The code is licensed under the MIT license

Besides Websockets, an alternative technology of WebRTC could have been considered. There is also the Server Sent Events (SSE) technology, but this one is mostly used for the one-way streaming of massive response data, and in my opinion doesn't really work well with long-lasting and full duplex connections.

# Event bus

Since we have more than one service, we need to have an effective way of async communication between them. The event bus is a good way to achieve this.

The event bus service is a wrapper around RabbitMQ. A topic is created, and all the services subscribe to it. The event dispatching can be invoked from any part of the codebase, and as long as a recepient is subscribed to the topic, it will get the message.

# Shutdown sequence

The main() function of the service is an entry point. It initializes the services and starts the server. It also handles the graceful shutdown on SIGTERM and SIGINT signals, letting the services to clean up their resources and close the connections. The function is also responsible for returning the non-zero exit code in case of an error, so the container can be restarted by the orchestrator.

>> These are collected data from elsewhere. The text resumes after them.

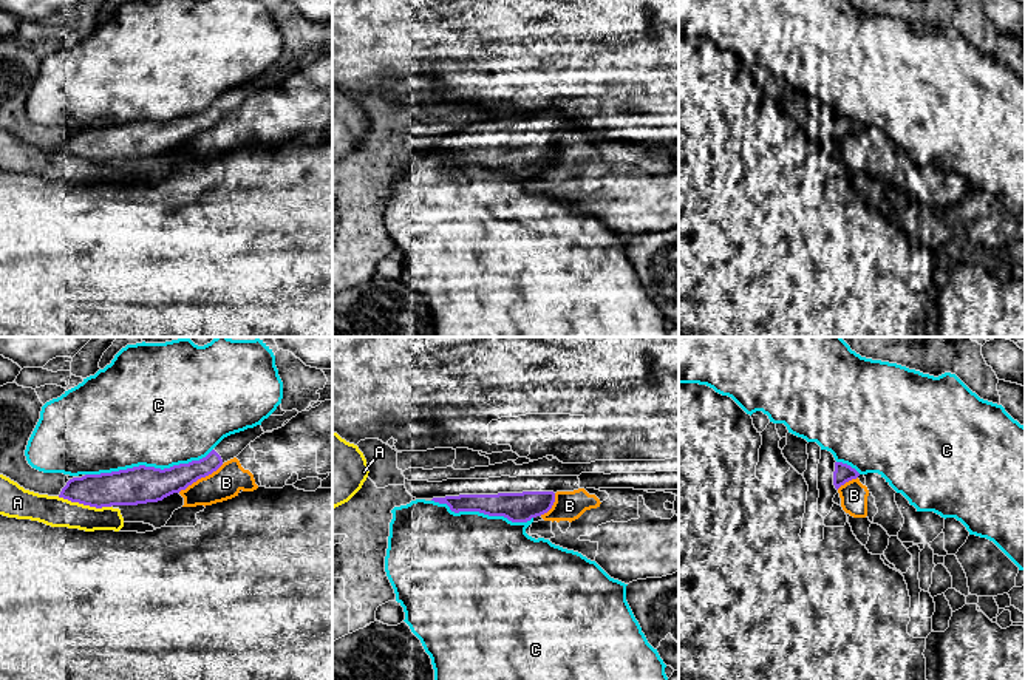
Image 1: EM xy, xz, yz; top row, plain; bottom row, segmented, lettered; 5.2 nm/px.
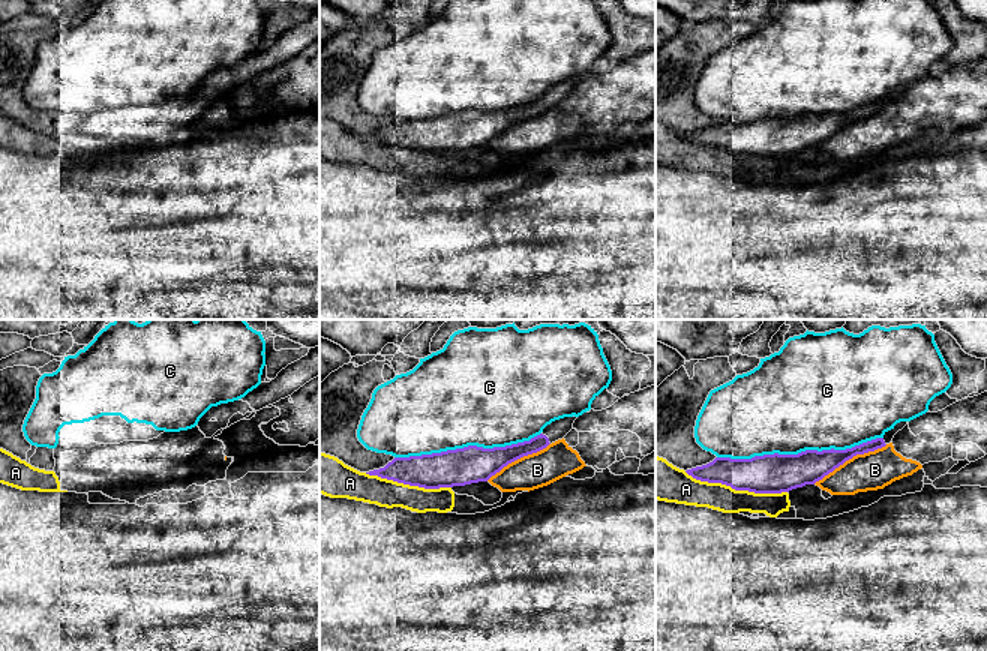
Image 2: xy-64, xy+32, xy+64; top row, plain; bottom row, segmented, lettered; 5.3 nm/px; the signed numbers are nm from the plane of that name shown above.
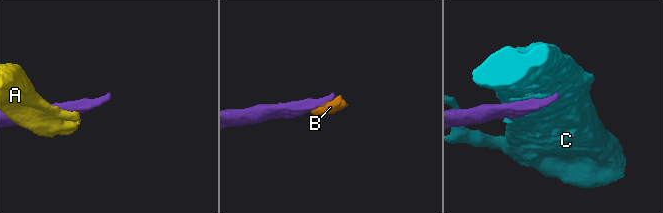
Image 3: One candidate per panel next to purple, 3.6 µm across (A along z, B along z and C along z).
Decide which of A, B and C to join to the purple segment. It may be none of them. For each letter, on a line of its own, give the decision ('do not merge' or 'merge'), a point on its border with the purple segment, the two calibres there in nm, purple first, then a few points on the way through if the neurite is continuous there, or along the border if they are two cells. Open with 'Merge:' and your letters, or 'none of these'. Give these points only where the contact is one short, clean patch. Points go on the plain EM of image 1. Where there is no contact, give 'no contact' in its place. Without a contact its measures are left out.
Merge: none of these
A: do not merge; contact xy (84, 158); calibres 190 and 160 nm
B: do not merge; contact xy (200, 132); calibres 180 and 160 nm; border xy (223, 118), (178, 146)
C: do not merge; contact xy (149, 121); calibres 190 and 480 nm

🤖 Geez, this AI-assisted writing produces sheer paragraphs of text and is definitely getting out of hand. It feels like a book already. Kudos if you've read this far.

# Web app

The web dashboard is a simple React app based on CreateReactApp (as of Feb 2025 sadly deprecated) and Craco.

Talking to the API is made using react-query. The library runs the service functions generated from the protobuf definitions using Protoweb, as already mentioned.

The application itself is pretty basic, and the only two prominent features are the authentication and working with websockets.

# Authentication in web app

The authentication is built using @auth0/auth0-react library and wrapped into a context provider. There is a widget in the top bar that shows the currently authenticated user, where the user can also sign-out. The user can sign-in using the Google provider.

# Websockets in web app

The websockets are based on the react-use-websocket library. Whenever the connection fails, the library makes sure it's restored. The logic also dispatches the access token periodically, as the backend requires. The token is taken from the local storage through the @auth0/auth0-react library mentioned above.

# Worker service

Everything mentioned so far is basically a boilerplate and fuss necessary to accommodate the core of the application - the worker service. Let's dive into it deeper.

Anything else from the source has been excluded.